When to Use the EXCEPT Operator

I was recently asked by a jr level guy when exactly it would be appropriate to use EXCEPT.  I've written about [[INTERSECT and EXCEPT]] when these first made their appearance in SQL Server 2005.  The problem for most people is they are not sure when to use a new feature unless they know the problem the new feature is trying to solve, or the new pattern the feature affords to us.  

Briefly, EXCEPT shows you everything in the first SELECT that does not exist in the second SELECT.  Great, so now when do we use it?

  • If you would normally code a WHERE NOT EXISTS or WHERE NOT IN, you can (usually) replace that with an EXCEPT.  
  • If you would normally code a LEFT OUTER JOIN with a NULL filter in the WHERE clause you can probably replace that with an EXCEPT.  

In essence, we are removing one set of data from another.  

So which is better, WHERE NOT EXISTS or EXCEPT?  

For readability I think EXCEPT is far easier to read.  Since we don't need to correlate the queries I find EXCEPT is less prone to bugs due to carelessness.  I think it's also easier to visualize how to unit tests a query with an EXCEPT vs a query written with WHERE NOT EXISTS.  

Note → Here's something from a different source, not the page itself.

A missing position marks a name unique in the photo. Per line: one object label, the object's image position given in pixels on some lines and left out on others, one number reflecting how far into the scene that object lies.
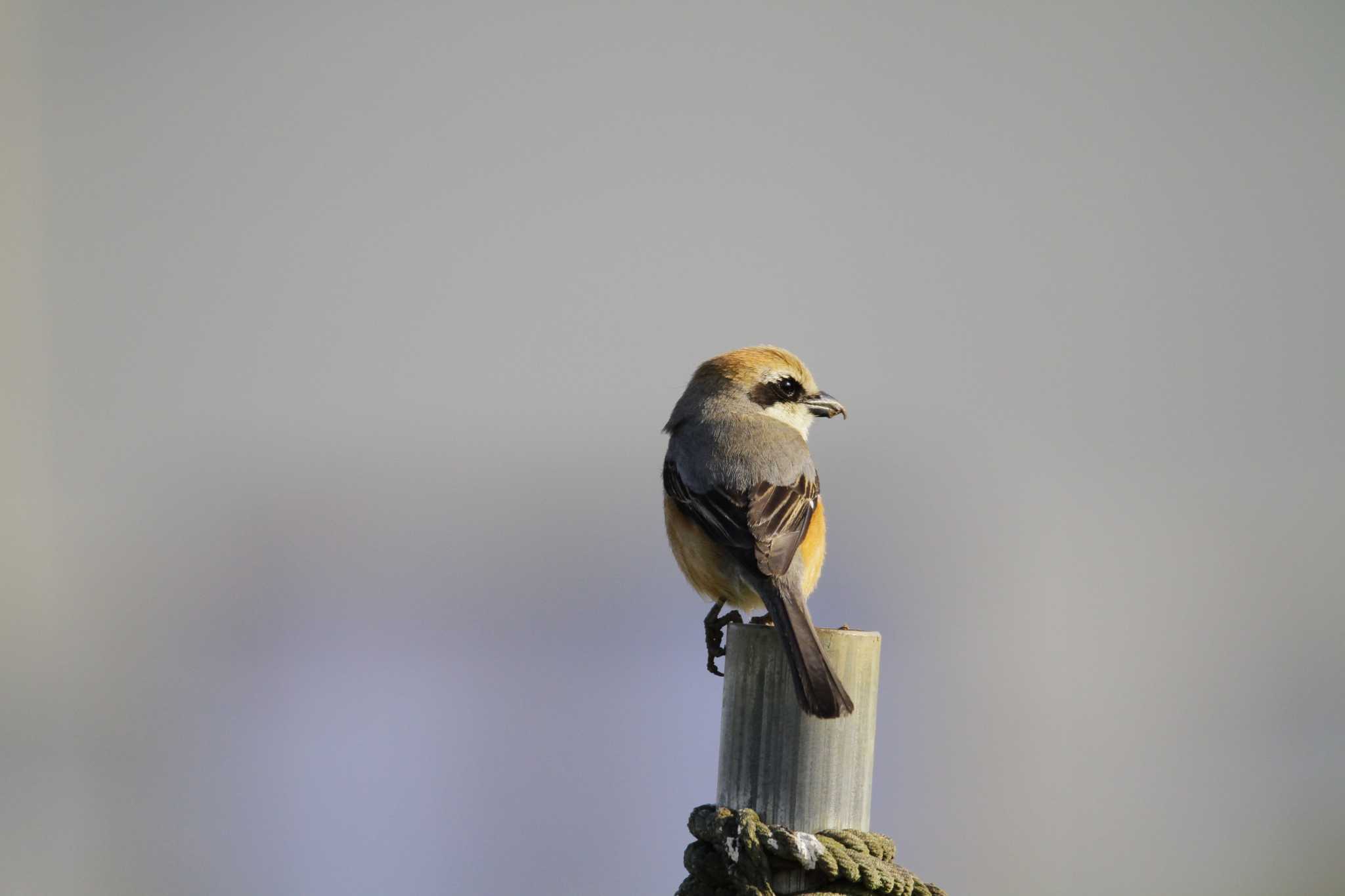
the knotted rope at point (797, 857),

For performance it is a toss up and you really need to test.  In my experience EXCEPT is a little bit better if you are nesting additional correlated subqueries in your WHERE NOT EXISTS.  EXCEPT is a much cleaner query plan, and although that doesn't mean it is faster, I think your odds of a bad plan getting cached are lessened.  This is a big problem where I work.